Friday, January 05, 2024

If 1988’s Basel I had been imposed thirty years earlier, would the Berlin Wall have needed to fall?

1988, with Basel I, a Global Statist Revolution was launched. It was not to be acknowledged, much less televised.

Here's a very brief but yet 99% description of it:

It imposed risk weighted bank capital/equity requirements explained by the following decreed weights:
Central government debt: 0% 
Residential montages: 50%
Loans to e.g., small businesses and entrepreneurs: 100%

With the basic 8% capital requirement imposed, that translated into following capital/equity requirements:
Central government debt: 0% 
Residential montages: 4%
Loans to e.g., small businesses and entrepreneurs: 8%

That allowed the following bank capital/equity leverages:
Central government debt: unlimited
Residential montages: 25 times to one
Loans to e.g., small businesses and entrepreneurs: 12.5 times to one.

And all that translates, de facto, into:
Bureaucrats and politicians knowing better what to do with bank credit for which repayment they’re not personally responsible for, than small businesses and entrepreneurs. 
Residential mortgages being more important for the economy than loans to small businesses and entrepreneurs.

End of explanation.... and you do not need to take my word for it:

Paul Volcker, in his autobiography "Keeping at it" of 2018, penned together with Christine Harper confessed:“The assets assigned the lowest risk, for which capital requirements were therefore low or nonexistent, were those that had the most political support: sovereign credits and home mortgages. The American ‘overall leverage’ approach had a disadvantage as well in the eyes of shareholders and executives focused on return on capital; it seemed to discourage holdings of the safest assets, in particular low-return US government securities."


Later, without much altering Basel I’s rulings, 2004 Basel II introduced risk weights much dependent on credit ratings; a systemic risk. Again, in words of Paul Volcker “Ironically, losses on sovereign credits and home mortgages would fuel the global crisis in 2008 and a subsequent European crisis in 2011.” 

Currently: Basel III, yet not fully decided or implemented, diminishes the differences in allowed leverages but, on the margin, there were it all counts, the favoring of “safe” assets over “risky” ones, still reign supreme.
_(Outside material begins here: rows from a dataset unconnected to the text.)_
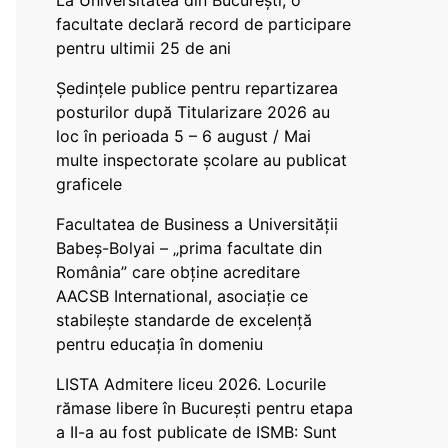
La Universitatea din București, o
facultate declară record de participare
pentru ultimii 25 de ani
Ședințele publice pentru repartizarea
posturilor după Titularizare 2026 au
loc în perioada 5 – 6 august / Mai
multe inspectorate școlare au publicat
graficele
Facultatea de Business a Universității
Babeș-Bolyai – „prima facultate din
România” care obține acreditare
AACSB International, asociație ce
stabilește standarde de excelență
pentru educația în domeniu
LISTA Admitere liceu 2026. Locurile
rămase libere în București pentru etapa
a II-a au fost publicate de ISMB: Sunt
And that’s what has, in much of the world, generated extremely high levels of central government debts and residential mortgages. It would be hard to argue that the economy has grown sufficiently strong and resilient, so as to be able to service those levels of debt. If you doubt me, ask ChatGPT. 

Summing up; decreed risk weights: 0% Federal Government – 100% We the People introduced financial communism, which is the reason for the question of this brief note.

Sadly, if Basel I had been implemented three decades earlier, both Russia and America, West and East Germany, would then all have become so weakly alike.

Would then John F. Kennedy have delivered his 1963 speech "Ich bin ein Berliner" in 1989? No! Not the John F. Kennedy we knew.

Would then Ronald Reagan have told Mr. Gorbachev in 1987 “Tear down this wall!”? No! Not the Ronald Reagan we knew.

Would the Berlin Wall then have fallen? 

Why would that then have been necessary? That wall had simply become a useless Maginot Line.

In summary,  by means of bank regulations the virus of communism contaminated the Western Free Market World. And, incredibly, so many still opines it's living under the "weight" of neoliberalism.

Why have universities, especially its professors in economic and finance, kept conspicuous silence on this? Is it because they all want to be members or beneficiaries of the so empowered reigning Bureaucracy Autocracy?

I would now ask any East Berliner old enough to remember his life before 1988: 
When now seeing the farmers striking and suffering electricity shortages, do you not experience some Deja vu?